┌─ DATASET EXTRACT
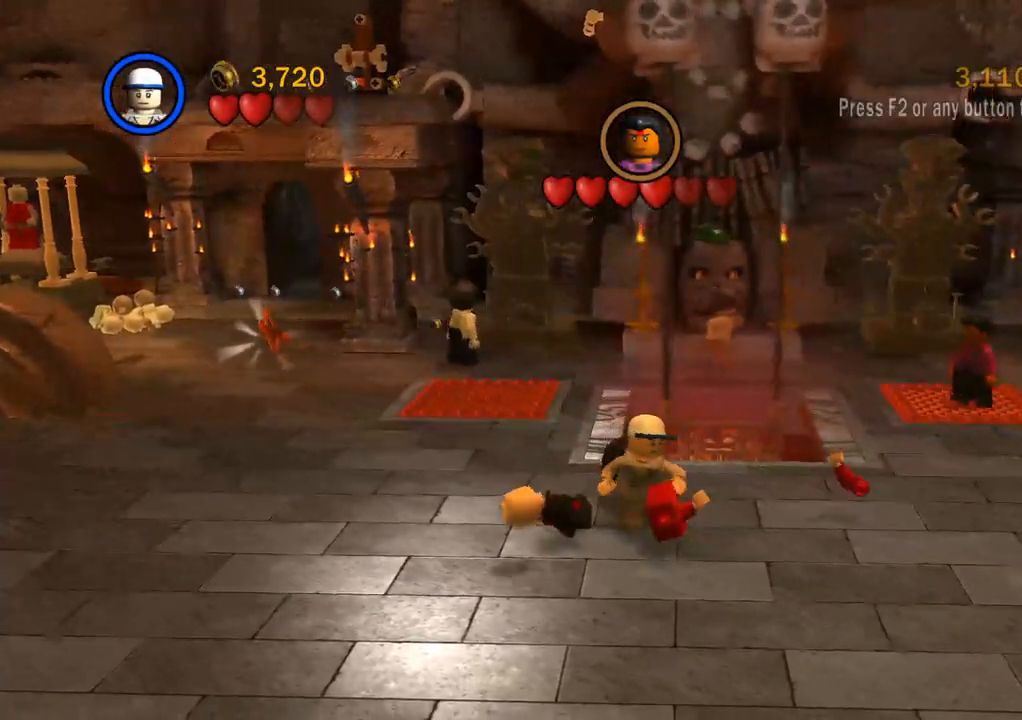
{"buttons": ["CROSS"], "left_stick": "down-right", "right_stick": "center", "events": [[83, "left_stick", "up"], [217, "left_stick", "right"], [283, "left_stick", "down-right"], [467, "CROSS", "down"]]}
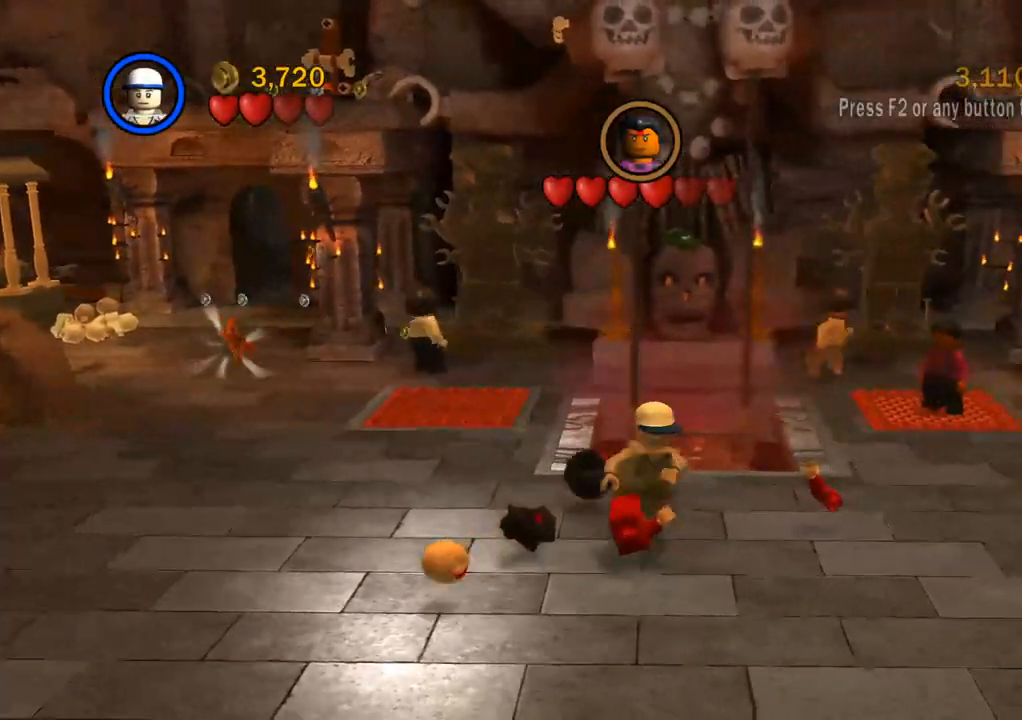
{"buttons": [], "left_stick": "left", "right_stick": "center", "events": [[17, "left_stick", "center"], [100, "left_stick", "up-left"], [133, "CROSS", "up"], [267, "left_stick", "up-right"], [333, "left_stick", "left"]]}
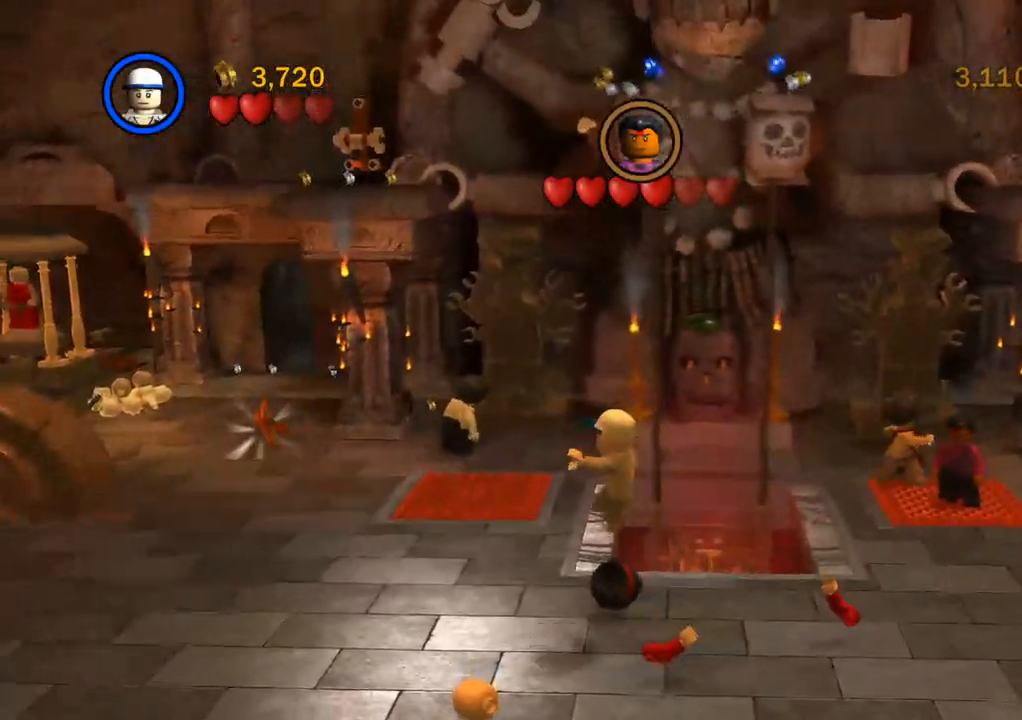
{"buttons": [], "left_stick": "center", "right_stick": "center", "events": [[467, "left_stick", "center"]]}
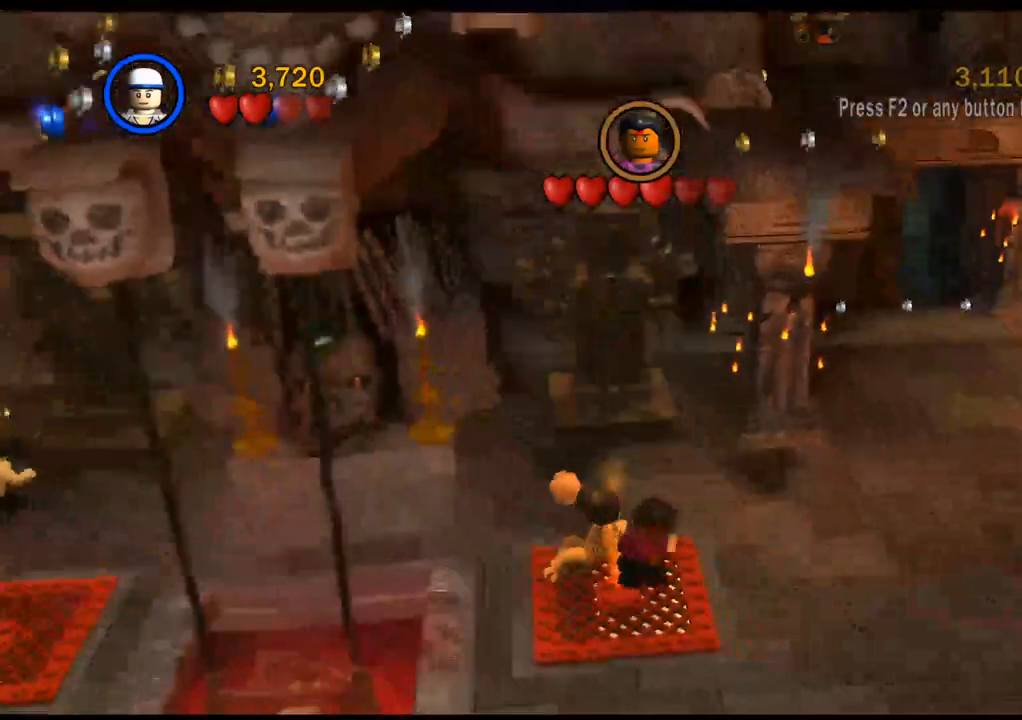
{"buttons": [], "left_stick": "center", "right_stick": "center", "events": []}
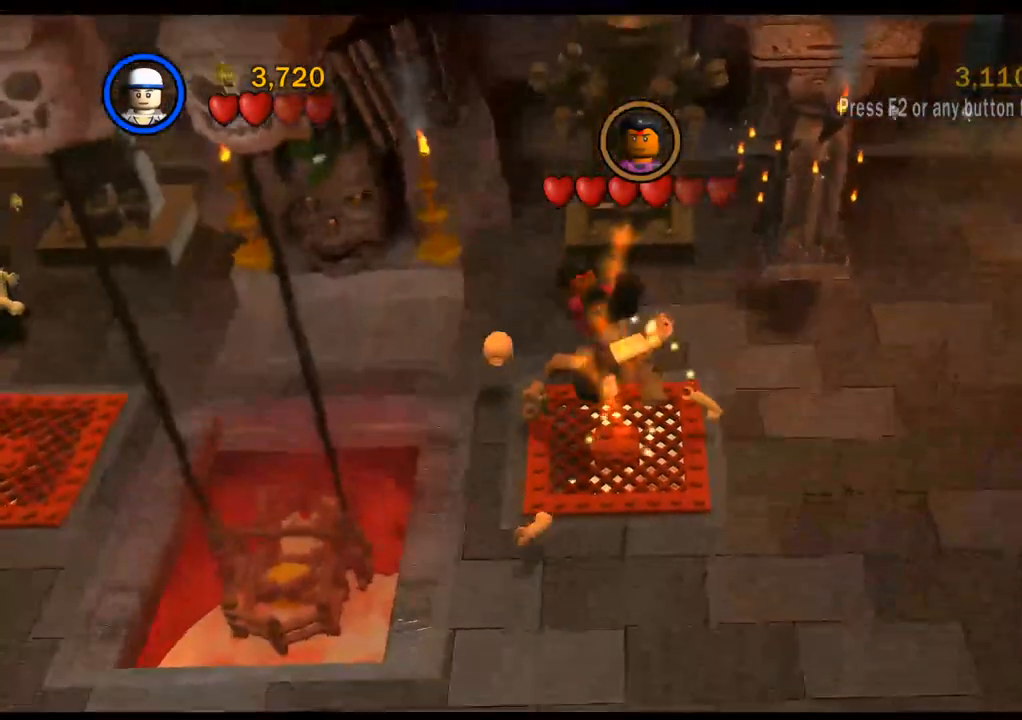
{"buttons": [], "left_stick": "center", "right_stick": "center", "events": [[33, "left_stick", "up-left"], [400, "left_stick", "up"], [500, "left_stick", "center"]]}
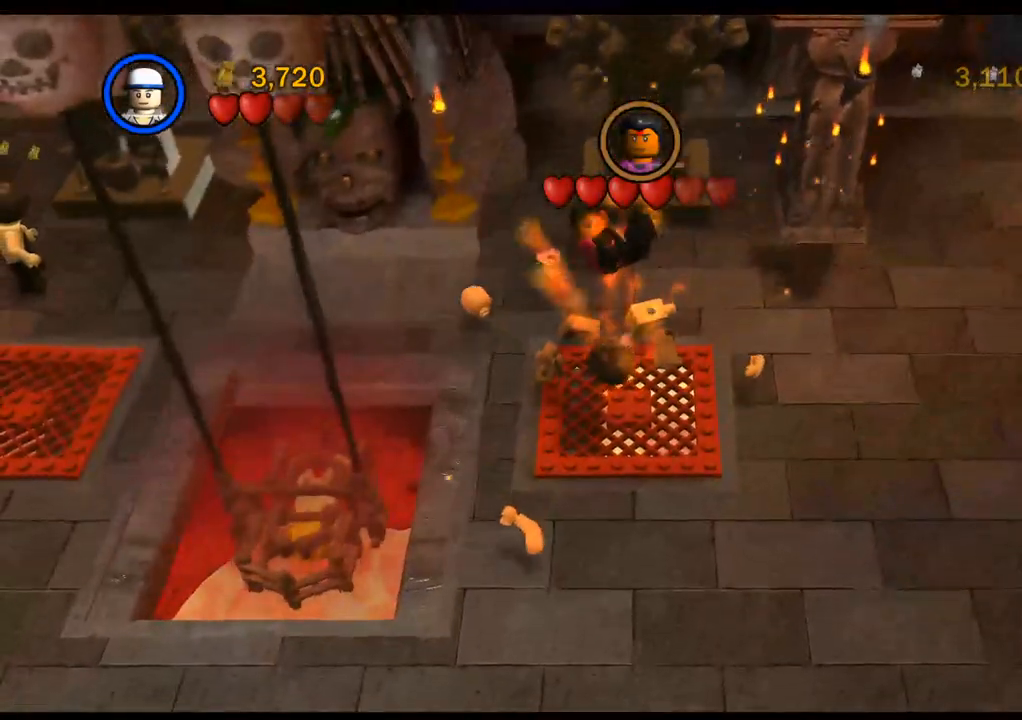
{"buttons": [], "left_stick": "center", "right_stick": "center", "events": []}
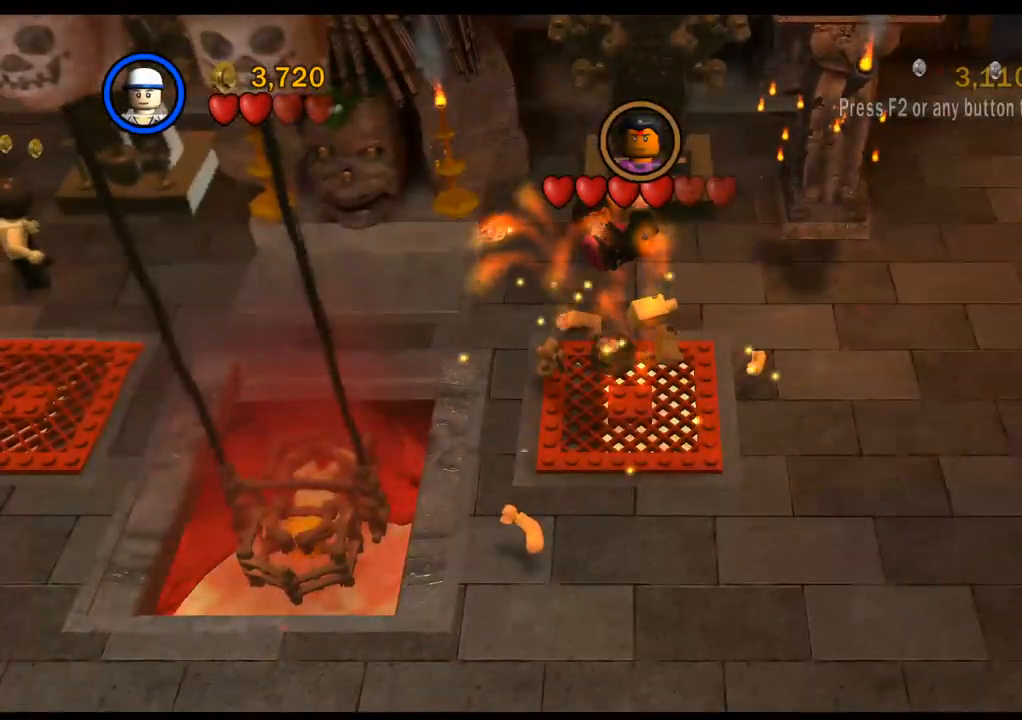
{"buttons": [], "left_stick": "center", "right_stick": "center", "events": []}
└─
**TO DO**
Any pictures should be dropped; transcribe the rest of the records above exactly.

**THE ANSWER**
{"buttons": ["CROSS"], "left_stick": "down-right", "right_stick": "center", "events": [[83, "left_stick", "up"], [217, "left_stick", "right"], [283, "left_stick", "down-right"], [467, "CROSS", "down"]]}
{"buttons": [], "left_stick": "left", "right_stick": "center", "events": [[17, "left_stick", "center"], [100, "left_stick", "up-left"], [133, "CROSS", "up"], [267, "left_stick", "up-right"], [333, "left_stick", "left"]]}
{"buttons": [], "left_stick": "center", "right_stick": "center", "events": [[467, "left_stick", "center"]]}
{"buttons": [], "left_stick": "center", "right_stick": "center", "events": []}
{"buttons": [], "left_stick": "center", "right_stick": "center", "events": [[33, "left_stick", "up-left"], [400, "left_stick", "up"], [500, "left_stick", "center"]]}
{"buttons": [], "left_stick": "center", "right_stick": "center", "events": []}
{"buttons": [], "left_stick": "center", "right_stick": "center", "events": []}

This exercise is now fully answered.